FIG. 1 is a block diagram showing an inverter device for a deep sea diving research vessel according to an embodiment of the present invention, and FIG. 2 is a block diagram showing a similar conventional inverter device. 11.12, 13.14 are detection circuits, 28 is analog/
Digital converter, 29, microcomputer, 30
is a random access memory (storage means), 31 is a supercapacitor, and 32 is a read-only memory (E”FROM).

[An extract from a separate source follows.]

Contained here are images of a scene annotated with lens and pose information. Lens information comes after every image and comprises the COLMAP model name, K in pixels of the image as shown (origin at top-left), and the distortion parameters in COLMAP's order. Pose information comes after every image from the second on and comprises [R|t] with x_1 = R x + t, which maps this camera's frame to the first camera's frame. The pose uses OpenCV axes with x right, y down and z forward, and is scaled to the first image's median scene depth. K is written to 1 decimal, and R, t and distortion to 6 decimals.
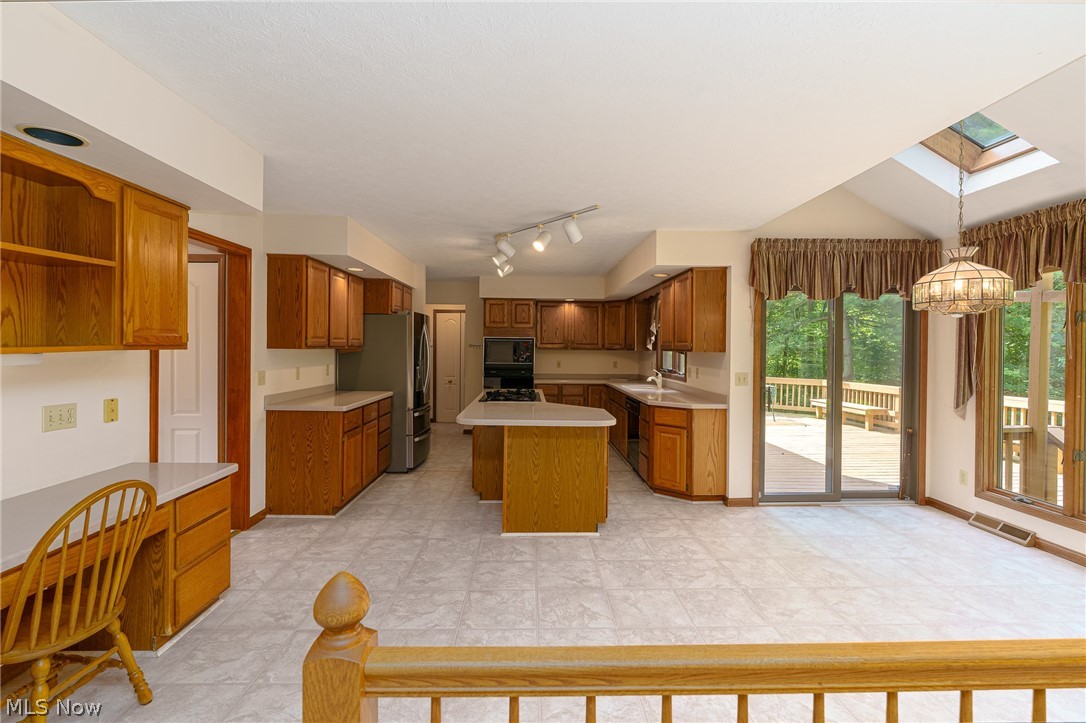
lens RADIAL K [[500.0, 0, 540.0], [0, 500.0, 350.2], [0, 0, 1]] dist [-0.001372, -0.000727]
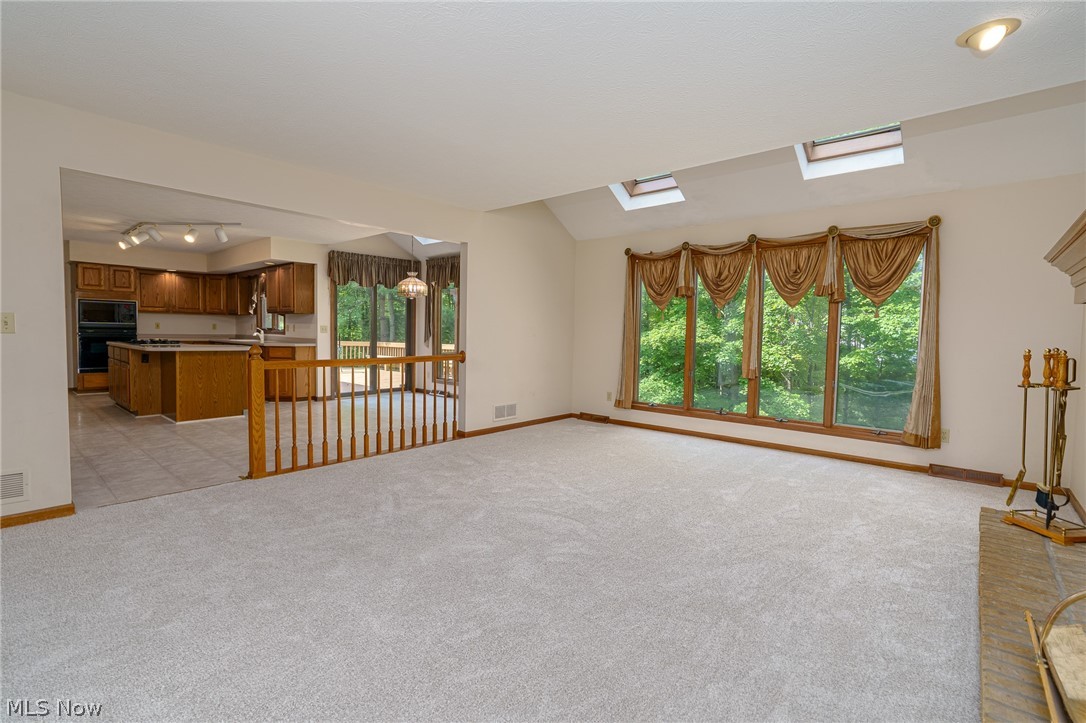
lens RADIAL K [[500.0, 0, 538.7], [0, 500.0, 351.5], [0, 0, 1]] dist [-0.001372, -0.000727]
pose [[0.682438, -0.026128, 0.730476, -0.347249], [-0.009649, 0.998952, 0.044745, 0.047334], [-0.730880, -0.037584, 0.681470, -0.712742]]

). In addition, in the figures, the same reference numerals are the same, and the following indicates corresponding parts. Patent applicant Mitsubishi Electric Co., Ltd. agent Patent attorney 1) Hiroshi Sawa, 1) (Other 2)
name) “--P Figure 1

Claims (4)

[Claims] (1) A detection circuit that detects DC voltage, DC current, AC voltage, AC current, etc. of the inverter circuit, an analog/digital converter that converts the output of this detection circuit into digital, and a digital output of this analog/digital converter. a microcomputer that determines an abnormality or failure of the inverter circuit based on the above, and a microcomputer that stores the detected output while replacing it with a new one at regular intervals;
An inverter device for a deep-sea submersible vessel, comprising: storage means for storing details of the abnormality or failure; and a pressure bulb housing the detection circuit, analog/digital converter, microcomputer, and storage means together with the inverter circuit. (2) A patent claim characterized in that the storage device stores detection outputs within a certain period of time from the time when an abnormality or failure occurs, and the progress of the abnormality or failure can be read by a read command. An inverter device for a deep-sea submersible vessel according to item 1. (3) The inverter device for a deep-sea submersible vessel according to claim 1, wherein the storage means is a random access memory and an electrically erasable read-only memory. (4) The inverter device for a deep-sea submersible vessel according to claim 1, wherein a supercapacitor for retaining data contents for a certain period of time is connected to the random access memory.